Date: January 2015
A difficult issue is created for employers when they need to communicate with employees on leave. What is the best mechanism to communicate in a not-overly-threatening manner, but also to document the communication and confirm the employee’s receipt?
Traditionally, U.S. Mail was thought sufficient because of the “Mailbox Rule,” which is an assumption that an item mailed was received by the recipient. Now however, several cases have held that U.S. Mail or email alone, or even in conjunction, is not sufficient, especially under the Family Medical Leave Act (FMLA). The employer must prove that the employee actually received the notice, and the employee’s denial of receipt may by itself be enough to create an issue of fact, so that the employer will be forced to let a jury decide the issue.

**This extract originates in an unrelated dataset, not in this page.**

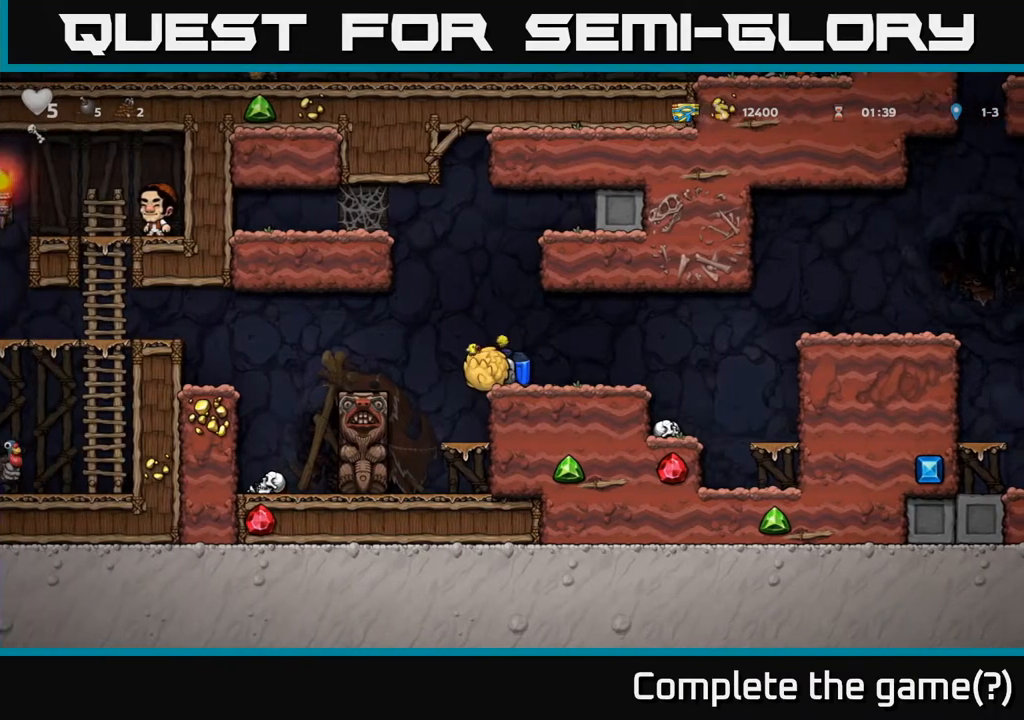
{"buttons": [], "left_stick": "center", "events": [[50, "X", "up"], [100, "X", "down"], [200, "X", "up"], [317, "DPAD_DOWN", "up"]]}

One suggestion is to have employees sign a form, before leave ever becomes an issue, by which they consent to electronic communications. Even then, when you send an FMLA notice electronically, use the “read receipt” feature on your email. If you do not receive the confirmation, communicate with the employee in another manner. If you prefer to communicate in hard copy, send your communications by certified, registered or overnight mail, which requires the employee to sign for receipt. That way, you won’t end up in expensive litigation over something that could have been cured by the expenditure of a few dollars.
This article is intended to provide general information prepared by professionals in regard to the subject matter covered. It is provided with the understanding that, in providing this information, the author is not engaged in rendering a legal or other professional service. Although prepared by professionals, these materials should not be utilized as a substitute for professional service in specific situations. If legal advice or other expert assistance is required, the service of a professional should be sought.